Compute statistical power, required sample size, and visualize power curves for two-sample t-tests.Understand the interplay between sample size, effect size, significance level (α), and power (1−β).
Statistical power is the probability that a hypothesis test correctly rejects the null hypothesis when a true effect exists. Formally, power = 1 − β, where β is the probability of a Type II error (failing to detect a real effect). A study with low power is a waste of resources and, more troubling, may lead to false negative conclusions that stall scientific progress.
Power = P( reject H₀ | H₁ is true )
where H₀ is the null hypothesis and H₁ is the alternative hypothesis.
The four key pillars of power analysis are: effect size (magnitude of the phenomenon), sample size (number of observations), significance level α (tolerance for false positives), and power 1−β (sensitivity to detect effects). Change any one, and the others adjust accordingly.

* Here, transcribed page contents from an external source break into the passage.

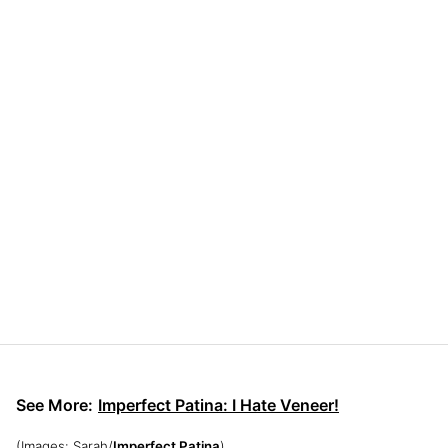
See More:
Imperfect Patina: I Hate Veneer!
(Images: Sarah/
Imperfect Patina
)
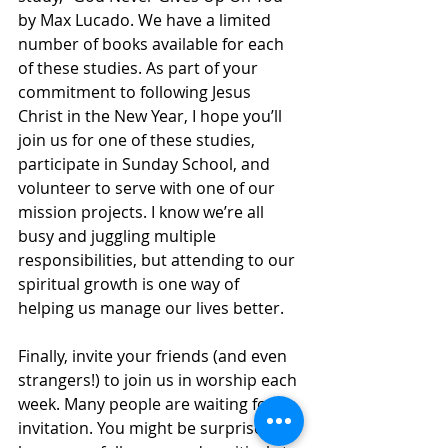
by Max Lucado. We have a limited 
number of books available for each 
of these studies. As part of your 
commitment to following Jesus 
Christ in the New Year, I hope you’ll 
join us for one of these studies, 
participate in Sunday School, and 
volunteer to serve with one of our 
mission projects. I know we’re all 
busy and juggling multiple 
responsibilities, but attending to our 
spiritual growth is one way of 
helping us manage our lives better.
Finally, invite your friends (and even 
strangers!) to join us in worship each 
week. Many people are waiting for an 
invitation. You might be surprised at 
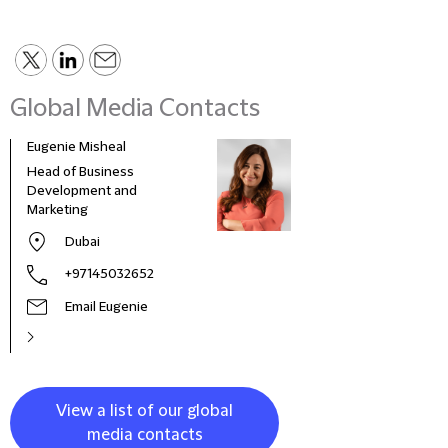
Global Media Contacts
Eugenie Misheal
Emma
Head of Business
Comm
Development and
Mana
Marketing
Dubai
+97145032652
Email Eugenie
View a list of our global
media contacts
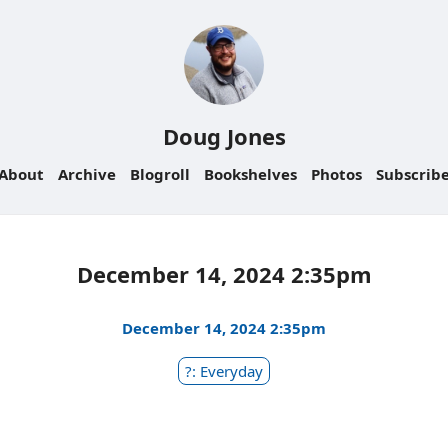
Doug Jones
About
Archive
Blogroll
Bookshelves
Photos
Subscrib
December 14, 2024 2:35pm
December 14, 2024 2:35pm
?: Everyday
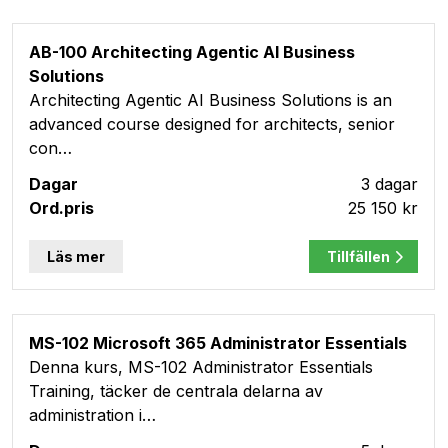
AB-100 Architecting Agentic AI Business
Solutions
Architecting Agentic AI Business Solutions is an
advanced course designed for architects, senior
con…
3 dagar
25 150 kr
Läs mer
Tillfällen
MS-102 Microsoft 365 Administrator Essentials
Denna kurs, MS-102 Administrator Essentials
Training, täcker de centrala delarna av
administration i…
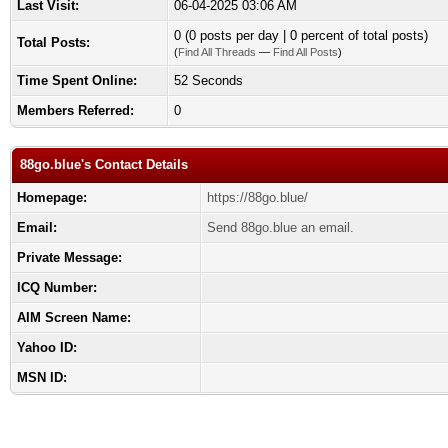
Last Visit:
06-04-2025 03:06 AM
0 (0 posts per day | 0 percent of total posts)
Total Posts:
(
Find All Threads
—
Find All Posts
)
Time Spent Online:
52 Seconds
Members Referred:
0
88go.blue's Contact Details
Homepage:
https://88go.blue/
Email:
Send 88go.blue an email.
Private Message:
ICQ Number:
AIM Screen Name:
Yahoo ID:
MSN ID:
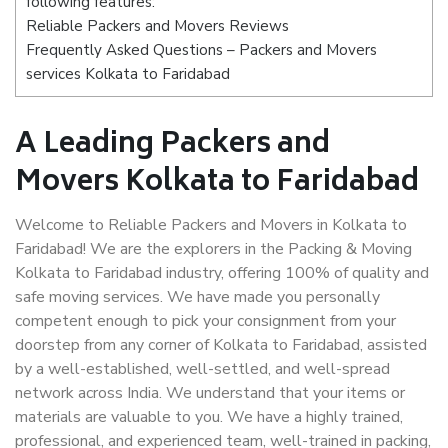
following features:
Reliable Packers and Movers Reviews
Frequently Asked Questions – Packers and Movers
services Kolkata to Faridabad
A Leading Packers and
Movers Kolkata to Faridabad
Welcome to Reliable Packers and Movers in Kolkata to
Faridabad! We are the explorers in the Packing & Moving
Kolkata to Faridabad industry, offering 100% of quality and
safe moving services. We have made you personally
competent enough to pick your consignment from your
doorstep from any corner of Kolkata to Faridabad, assisted
by a well-established, well-settled, and well-spread
network across India. We understand that your items or
materials are valuable to you. We have a highly trained,
professional, and experienced team, well-trained in packing,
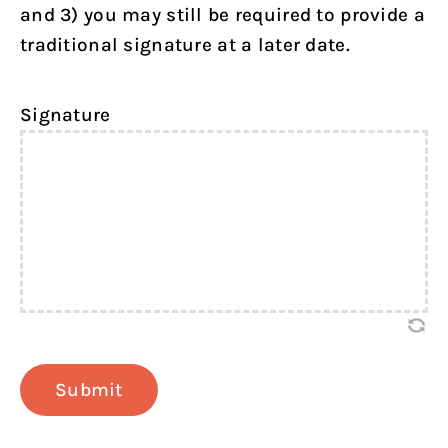
and 3) you may still be required to provide a
traditional signature at a later date.
Signature
Submit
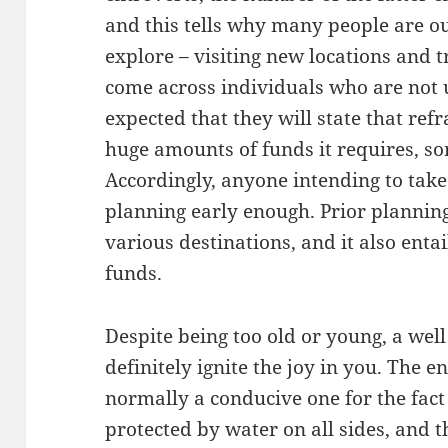
and this tells why many people are ou
explore – visiting new locations and 
come across individuals who are not us
expected that they will state that refr
huge amounts of funds it requires, so
Accordingly, anyone intending to take
planning early enough. Prior plannin
various destinations, and it also ent
funds.
Despite being too old or young, a well
definitely ignite the joy in you. The 
normally a conducive one for the fact 
protected by water on all sides, and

This tool computes power for the two-sample independent t-test, one-sample t-test, and paired t-test using the non-central t-distribution. Unlike normal approximations, the non-central t-distribution exactly models the behavior of the test statistic under the alternative hypothesis. The non-centrality parameter (NCP) is:
δ = d · √(n/2) (for two-sample t-test, equal n per group)

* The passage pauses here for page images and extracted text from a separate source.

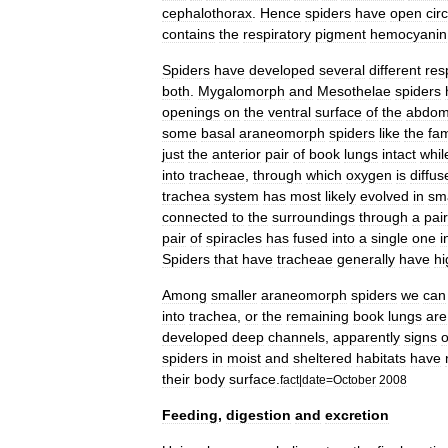
cephalothorax
.
Hence
spiders
have
open
cir
contains
the
respiratory
pigment
hemocyanin
Spiders
have
developed
several
different
res
both
.
Mygalomorph
and
Mesothelae
spiders
openings
on
the
ventral
surface
of
the
abdo
some
basal
araneomorph
spiders
like
the
fam
just
the
anterior
pair
of
book
lungs
intact
whil
into
tracheae
,
through
which
oxygen
is
diffus
trachea
system
has
most
likely
evolved
in
sma
connected
to
the
surroundings
through
a
pair
pair
of
spiracles
has
fused
into
a
single
one
i
Spiders
that
have
tracheae
generally
have
hi
Among
smaller
araneomorph
spiders
we
can
into
trachea
,
or
the
remaining
book
lungs
are
developed
deep
channels
,
apparently
signs
o
spiders
in
moist
and
sheltered
habitats
have
their
body
surface
.
fact
|
date
=
October
2008
Feeding
,
digestion
and
excretion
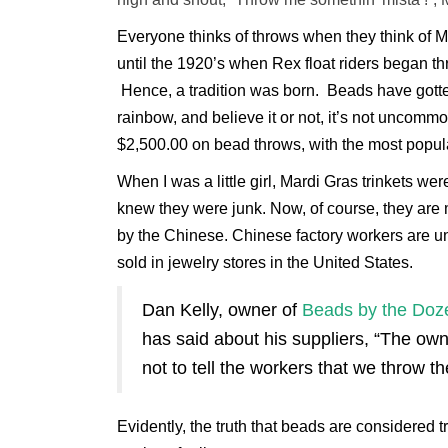
Everyone thinks of throws when they think of M
until the 1920’s when Rex float riders began 
Hence, a tradition was born. Beads have gotten
rainbow, and believe it or not, it’s not uncom
$2,500.00 on bead throws, with the most popula
When I was a little girl, Mardi Gras trinkets 
knew they were junk. Now, of course, they are 
by the Chinese. Chinese factory workers are u
sold in jewelry stores in the United States.
Dan Kelly, owner of
Beads by the Doz
has said about his suppliers, “The ow
not to tell the workers that we throw the
Evidently, the truth that beads are considered tr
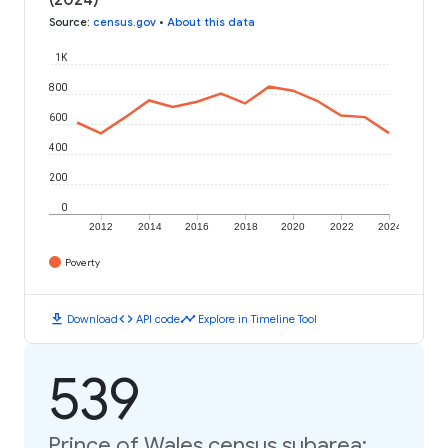
Source
:
census.gov
•
About this data
1K
800
600
400
200
0
2012
2014
2016
2018
2020
2022
2024
Poverty
download
code
timeline
Download
API code
Explore in Timeline Tool
539
Prince of Wales census subarea:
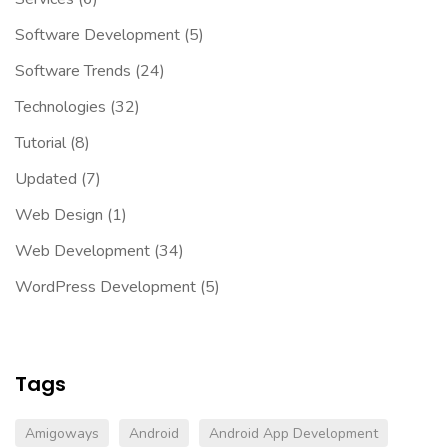
Software Development
(5)
Software Trends
(24)
Technologies
(32)
Tutorial
(8)
Updated
(7)
Web Design
(1)
Web Development
(34)
WordPress Development
(5)
Tags
Amigoways
Android
Android App Development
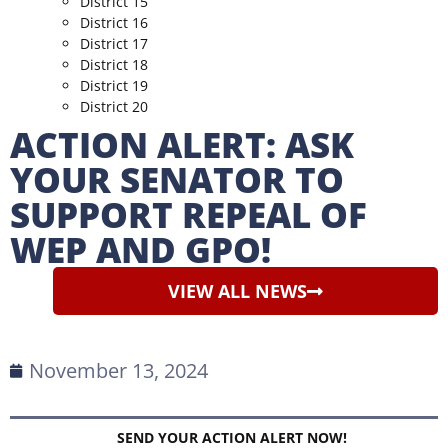
District 15
District 16
District 17
District 18
District 19
District 20
ACTION ALERT: ASK
YOUR SENATOR TO
SUPPORT REPEAL OF
WEP AND GPO!
VIEW ALL NEWS
November 13, 2024
SEND YOUR ACTION ALERT NOW!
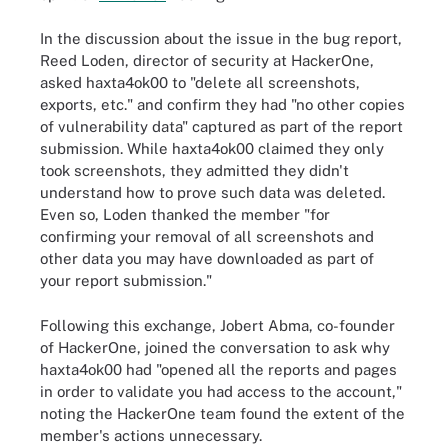
In the discussion about the issue in the bug report,
Reed Loden, director of security at HackerOne,
asked haxta4ok00 to "delete all screenshots,
exports, etc." and confirm they had "no other copies
of vulnerability data" captured as part of the report
submission. While haxta4ok00 claimed they only
took screenshots, they admitted they didn't
understand how to prove such data was deleted.
Even so, Loden thanked the member "for
confirming your removal of all screenshots and
other data you may have downloaded as part of
your report submission."
Following this exchange, Jobert Abma, co-founder
of HackerOne, joined the conversation to ask why
haxta4ok00 had "opened all the reports and pages
in order to validate you had access to the account,"
noting the HackerOne team found the extent of the
member's actions unnecessary.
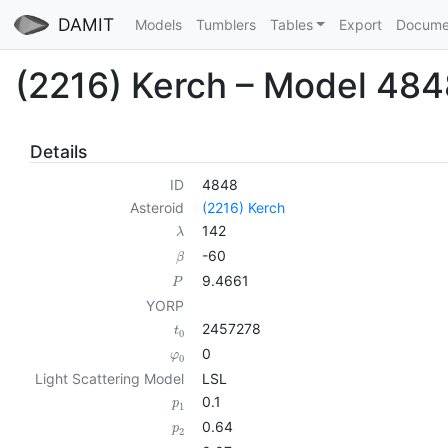
DAMIT
Models
Tumblers
Tables
Export
Docume
(2216) Kerch – Model 484
Details
ID
4848
Asteroid
(2216) Kerch
142
λ
-60
β
9.4661
P
YORP
2457278
t
0
0
φ
0
Light Scattering Model
LSL
0.1
p
1
0.64
p
2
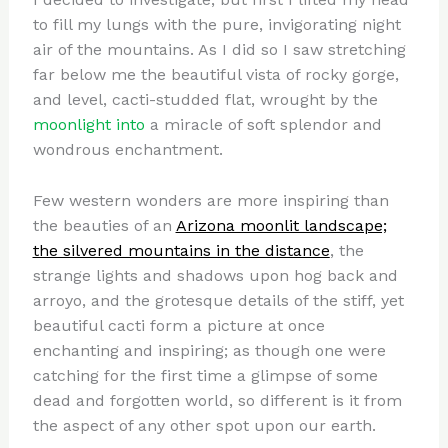
to fill my lungs with the pure, invigorating night
air of the mountains. As I did so I saw stretching
far below me the beautiful vista of rocky gorge,
and level, cacti-studded flat, wrought by the
moonlight into
a miracle of soft splendor and
wondrous enchantment.
Few western wonders are more inspiring than
the beauties of an
Arizona moonlit landscape;
the silvered mountains in the distance
, the
strange lights and shadows upon hog back and
arroyo, and the grotesque details of the stiff, yet
beautiful cacti form a picture at once
enchanting and inspiring; as though one were
catching for the first time a glimpse of some
dead and forgotten world, so different is it from
the aspect of any other spot upon our earth.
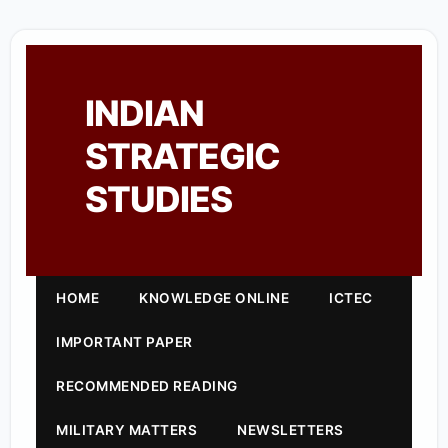
INDIAN
STRATEGIC
STUDIES
HOME
KNOWLEDGE ONLINE
ICTEC
IMPORTANT PAPER
RECOMMENDED READING
MILITARY MATTERS
NEWSLETTERS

where d is Cohen's d and n is the sample size per group. Power is then computed as:
Power = P( Tν,δ > tcrit ) + P( Tν,δ < −tcrit )

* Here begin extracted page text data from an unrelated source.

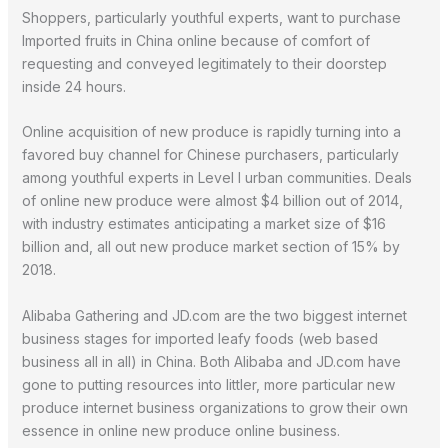
Shoppers, particularly youthful experts, want to purchase
Imported fruits in China online because of comfort of
requesting and conveyed legitimately to their doorstep
inside 24 hours.
Online acquisition of new produce is rapidly turning into a
favored buy channel for Chinese purchasers, particularly
among youthful experts in Level I urban communities. Deals
of online new produce were almost $4 billion out of 2014,
with industry estimates anticipating a market size of $16
billion and, all out new produce market section of 15% by
2018.
Alibaba Gathering and JD.com are the two biggest internet
business stages for imported leafy foods (web based
business all in all) in China. Both Alibaba and JD.com have
gone to putting resources into littler, more particular new
produce internet business organizations to grow their own
essence in online new produce online business.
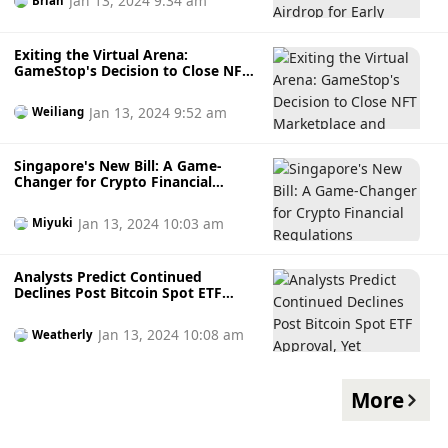
Jan 13, 2024 9:34 am
Brian
Exiting the Virtual Arena:
GameStop's Decision to Close NFT
Marketplace and Crypto Gaming
Explained
Jan 13, 2024 9:52 am
Weiliang
Singapore's New Bill: A Game-
Changer for Crypto Financial
Regulations
Jan 13, 2024 10:03 am
Miyuki
Analysts Predict Continued
Declines Post Bitcoin Spot ETF
Approval, Yet Anticipate Yearly All-
Time High
Jan 13, 2024 10:08 am
Weatherly
More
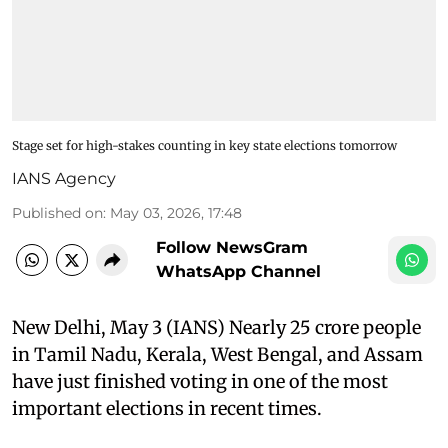
Stage set for high-stakes counting in key state elections tomorrow
IANS Agency
Published on
:
May 03, 2026, 17:48
Follow NewsGram
WhatsApp Channel
New Delhi, May 3 (IANS) Nearly 25 crore people
in Tamil Nadu, Kerala, West Bengal, and Assam
have just finished voting in one of the most
important elections in recent times.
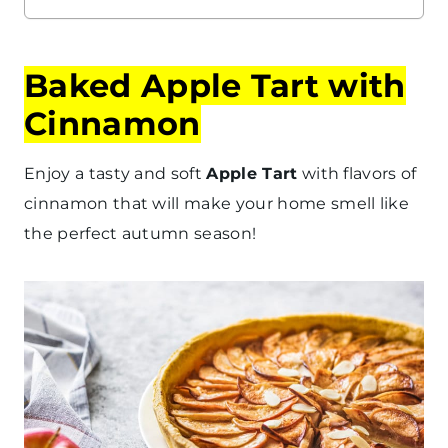
Baked Apple Tart with
Cinnamon
Enjoy a tasty and soft
Apple Tart
with flavors of
cinnamon that will make your home smell like
the perfect autumn season!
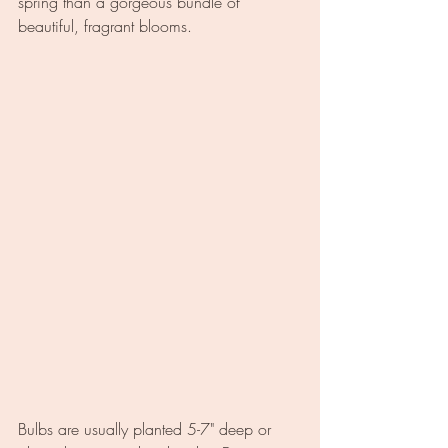
spring than a gorgeous bundle of 
beautiful, fragrant blooms.
Bulbs are usually planted 5-7" deep or 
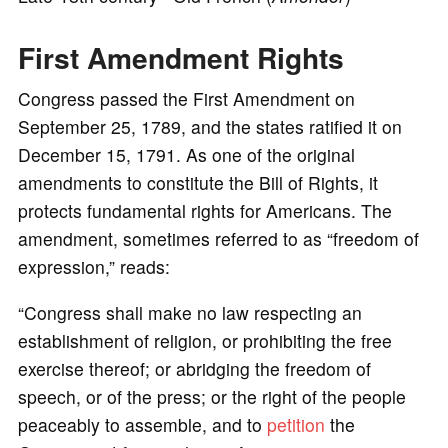
First Amendment Rights
Congress passed the First Amendment on
September 25, 1789, and the states ratified it on
December 15, 1791. As one of the original
amendments to constitute the Bill of Rights, it
protects fundamental rights for Americans. The
amendment, sometimes referred to as “freedom of
expression,” reads:
“Congress shall make no law respecting an
establishment of religion, or prohibiting the free
exercise thereof; or abridging the freedom of
speech, or of the press; or the right of the people
peaceably to assemble, and to
petition
the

with ν = 2n − 2 degrees of freedom and tcrit the critical value from the central t-distribution at level α. The calculator uses numerical integration (Gauss–Legendre quadrature) to evaluate the non-central t CDF, ensuring high accuracy across all sample sizes.
For sample size estimation, we perform a bisection search to find the smallest n that achieves the target power (default 0.80). The power curve is rendered on an interactive canvas, showing how power increases with sample size and marking your current design.
A power of 0.80 is conventionally considered adequate in many fields (Cohen, 1988). However, some domains (e.g., genomics, physics) demand higher power (0.90–0.99) due to multiple testing or safety requirements. Our badge system gives you a quick visual cue:
A researcher hypothesizes that a new teaching method improves test scores. Based on prior literature, the expected effect size is Cohen's d = 0.35 (small-to-moderate). With α = 0.05 and n = 40 per group, the calculator returns power ≈ 0.53. This means the study has only a 53% chance of detecting the effect—nearly a coin flip. The researcher increases n to 80 per group, boosting power to 0.83. The additional cost is justified by the much higher probability of obtaining meaningful results.
| Effect Size | Cohen's d | Typical Use Case | Power (n=30, α=0.05, two-tailed) |
|---|---|---|---|
| Very Small | 0.10 | Subtle behavioral differences | 0.08 |
| Small | 0.20 | Educational interventions, small effects | 0.17 |
| Medium | 0.50 | Typical psychological / social effects | 0.70 |
| Large | 0.80 | Strong medical / biological effects | 0.95 |
| Very Large | 1.20 | Obvious, easily detectable effects | 0.999 |
With the growing emphasis on replication in science, power analysis has become more critical than ever. Underpowered studies contribute to the “replication crisis” because they produce unreliable estimates and inconsistent results. By using this calculator, you can design studies that are adequately powered, increasing the likelihood that your findings are reproducible. We encourage researchers to report power analyses in their methods sections and to consider sensitivity power analyses when sample size is fixed.